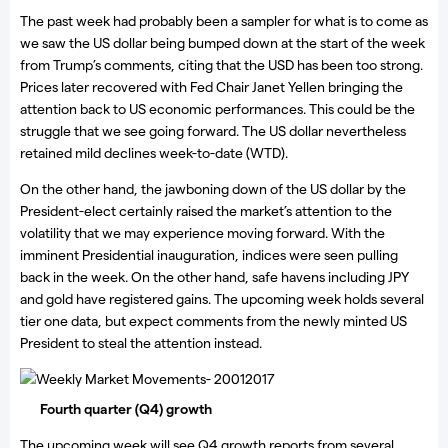
The past week had probably been a sampler for what is to come as
we saw the US dollar being bumped down at the start of the week
from Trump’s comments, citing that the USD has been too strong.
Prices later recovered with Fed Chair Janet Yellen bringing the
attention back to US economic performances. This could be the
struggle that we see going forward. The US dollar nevertheless
retained mild declines week-to-date (WTD).
On the other hand, the jawboning down of the US dollar by the
President-elect certainly raised the market’s attention to the
volatility that we may experience moving forward. With the
imminent Presidential inauguration, indices were seen pulling
back in the week. On the other hand, safe havens including JPY
and gold have registered gains. The upcoming week holds several
tier one data, but expect comments from the newly minted US
President to steal the attention instead.
Weekly Market Movements- 20012017
Fourth quarter (Q4) growth
The upcoming week will see Q4 growth reports from several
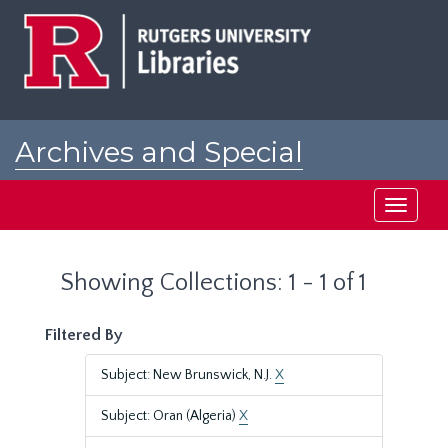
Skip
Skip
to
to
main
search
content
results
Archives and Special
Collections at Rutgers
Toggle
navigati
Showing Collections: 1 - 1 of 1
Filtered By
Subject: New Brunswick, N.J.
X
Subject: Oran (Algeria)
X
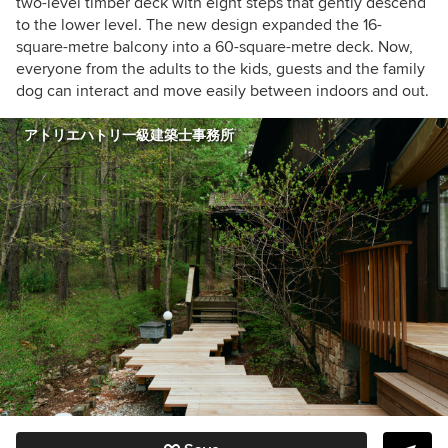
two-level timber deck with eight steps that gently descend
to the lower level. The new design expanded the 16-
square-metre balcony into a 60-square-metre deck. Now,
everyone from the adults to the kids, guests and the family
dog can interact and move easily between indoors and out.
アトリエハトリ一級建築士事務所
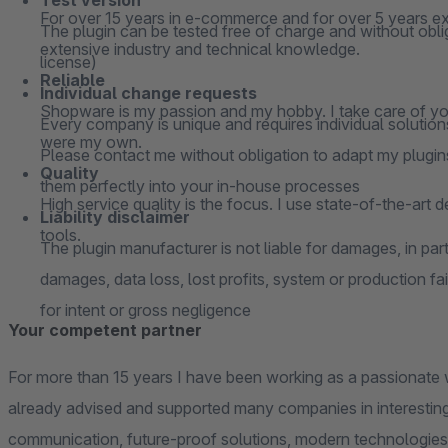
Test version
For over 15 years in e-commerce and for over 5 years ex
The plugin can be tested free of charge and without oblig
extensive industry and technical knowledge.
license)
Reliable
Individual change requests
Shopware is my passion and my hobby. I take care of your
Every company is unique and requires individual solutions
were my own.
Please contact me without obligation to adapt my plugins
Quality
them perfectly into your in-house processes
High service quality is the focus. I use state-of-the-art 
Liability disclaimer
tools.
The plugin manufacturer is not liable for damages, in parti
damages, data loss, lost profits, system or production fai
for intent or gross negligence
Your competent partner
For more than 15 years I have been working as a passionate 
already advised and supported many companies in interesting
communication, future-proof solutions, modern technologies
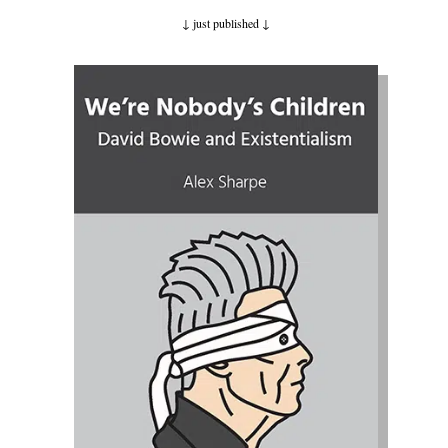
↓ just published
↓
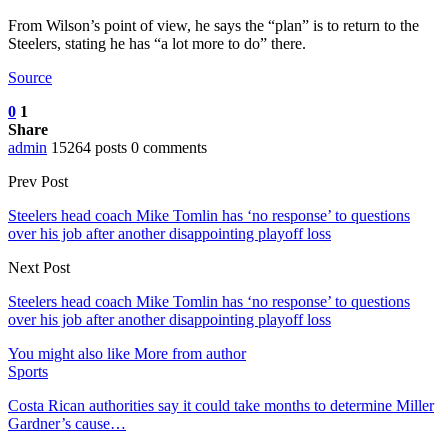
From Wilson’s point of view, he says the “plan” is to return to the
Steelers, stating he has “a lot more to do” there.
Source
0
1
Share
admin
15264 posts
0 comments
Prev Post
Steelers head coach Mike Tomlin has ‘no response’ to questions
over his job after another disappointing playoff loss
Next Post
Steelers head coach Mike Tomlin has ‘no response’ to questions
over his job after another disappointing playoff loss
You might also like
More from author
Sports
Costa Rican authorities say it could take months to determine Miller
Gardner’s cause…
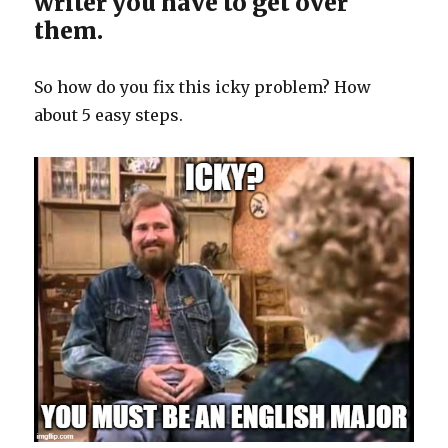
writer you have to get over
them.
So how do you fix this icky problem? How
about 5 easy steps.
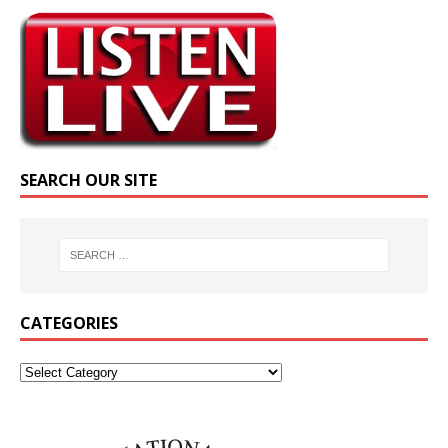
SEARCH OUR SITE
CATEGORIES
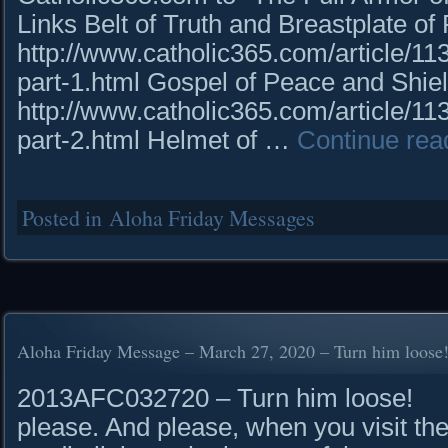
Links Belt of Truth and Breastplate o
http://www.catholic365.com/article/113
part-1.html Gospel of Peace and Shiel
http://www.catholic365.com/article/113
part-2.html Helmet of …
Continue rea
Posted in
Aloha Friday Messages
Aloha Friday Message – March 27, 2020 – Turn him loose
2013AFC032720 – Turn him loose! R
please. And please, when you visit the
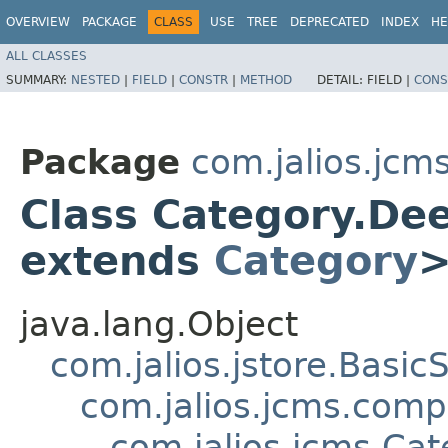
OVERVIEW
PACKAGE
CLASS
USE
TREE
DEPRECATED
INDEX
HE
ALL CLASSES
SUMMARY:
NESTED
|
FIELD
|
CONSTR
|
METHOD
DETAIL:
FIELD |
CONS
Package
com.jalios.jcm
Class Category.D
extends
Category
java.lang.Object
com.jalios.jstore.Basi
com.jalios.jcms.com
com.jalios.jcms.C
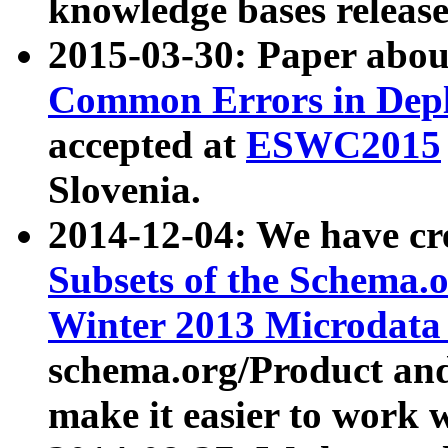
knowledge bases release
2015-03-30: Paper abo
Common Errors in Depl
accepted at
ESWC2015
Slovenia.
2014-12-04: We have cr
Subsets of the Schema.o
Winter 2013 Microdata
schema.org/Product and
make it easier to work w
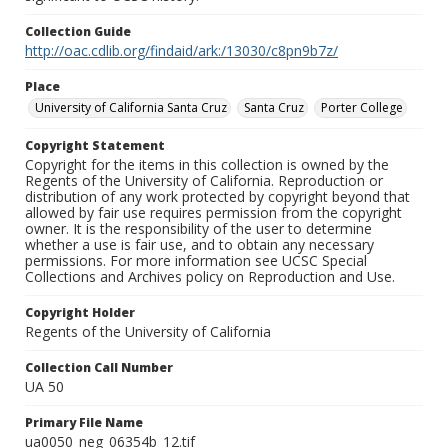
Collection Guide
http://oac.cdlib.org/findaid/ark:/13030/c8pn9b7z/
Place
University of California Santa Cruz
Santa Cruz
Porter College
Copyright Statement
Copyright for the items in this collection is owned by the
Regents of the University of California. Reproduction or
distribution of any work protected by copyright beyond that
allowed by fair use requires permission from the copyright
owner. It is the responsibility of the user to determine
whether a use is fair use, and to obtain any necessary
permissions. For more information see UCSC Special
Collections and Archives policy on Reproduction and Use.
Copyright Holder
Regents of the University of California
Collection Call Number
UA 50
Primary File Name
ua0050_neg_06354b_12.tif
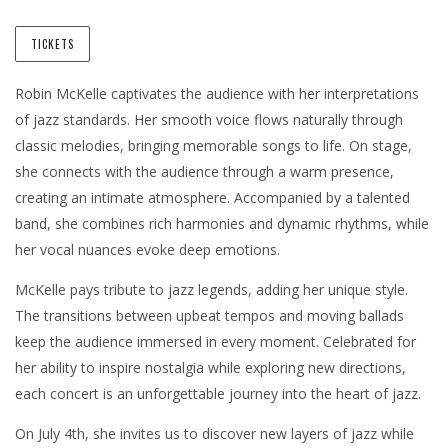
TICKETS
Robin McKelle captivates the audience with her interpretations
of jazz standards. Her smooth voice flows naturally through
classic melodies, bringing memorable songs to life. On stage,
she connects with the audience through a warm presence,
creating an intimate atmosphere. Accompanied by a talented
band, she combines rich harmonies and dynamic rhythms, while
her vocal nuances evoke deep emotions.
McKelle pays tribute to jazz legends, adding her unique style.
The transitions between upbeat tempos and moving ballads
keep the audience immersed in every moment. Celebrated for
her ability to inspire nostalgia while exploring new directions,
each concert is an unforgettable journey into the heart of jazz.
On July 4th, she invites us to discover new layers of jazz while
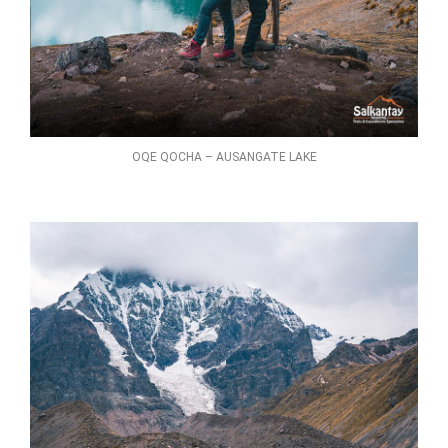
OQE QOCHA – AUSANGATE LAKE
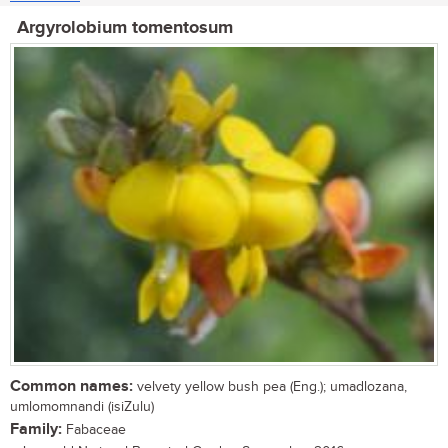
Argyrolobium tomentosum
Common names:
velvety yellow bush pea (Eng.); umadlozana,
umlomomnandi (isiZulu)
Family:
Fabaceae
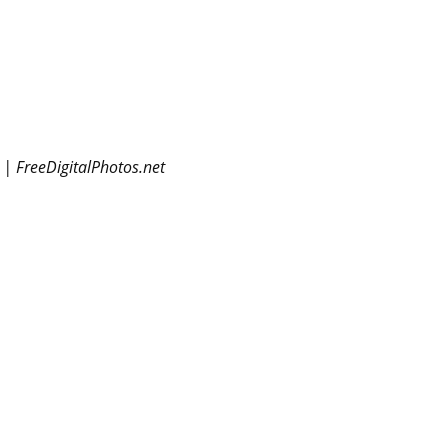
 | FreeDigitalPhotos.net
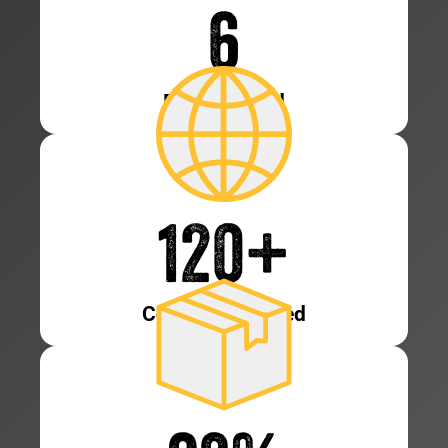
6
Patents Held
120
+
Countries Served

- _Requirement_
Would you please output only the lines from the start of the material above up to and including the line with "Shopware is my", exactly as they appear and without pictures?

- _Solution to this task_
The past week had probably been a sampler for what is to come as
we saw the US dollar being bumped down at the start of the week
from Trump’s comments, citing that the USD has been too strong.
Prices later recovered with Fed Chair Janet Yellen bringing the
attention back to US economic performances. This could be the
struggle that we see going forward. The US dollar nevertheless
retained mild declines week-to-date (WTD).
On the other hand, the jawboning down of the US dollar by the
President-elect certainly raised the market’s attention to the
volatility that we may experience moving forward. With the
imminent Presidential inauguration, indices were seen pulling
back in the week. On the other hand, safe havens including JPY
and gold have registered gains. The upcoming week holds several
tier one data, but expect comments from the newly minted US
President to steal the attention instead.
Weekly Market Movements- 20012017
Fourth quarter (Q4) growth
The upcoming week will see Q4 growth reports from several
Skip
Skip
to
to
main
search
content
results
Archives and Special
Collections at Rutgers
Toggle
navigati
Showing Collections: 1 - 1 of 1
Filtered By
Subject: New Brunswick, N.J.
X
Subject: Oran (Algeria)
X
two-level timber deck with eight steps that gently descend
to the lower level. The new design expanded the 16-
square-metre balcony into a 60-square-metre deck. Now,
everyone from the adults to the kids, guests and the family
dog can interact and move easily between indoors and out.
アトリエハトリ一級建築士事務所
Test version
For over 15 years in e-commerce and for over 5 years ex
The plugin can be tested free of charge and without oblig
extensive industry and technical knowledge.
license)
Reliable
Individual change requests
Shopware is my passion and my hobby. I take care of your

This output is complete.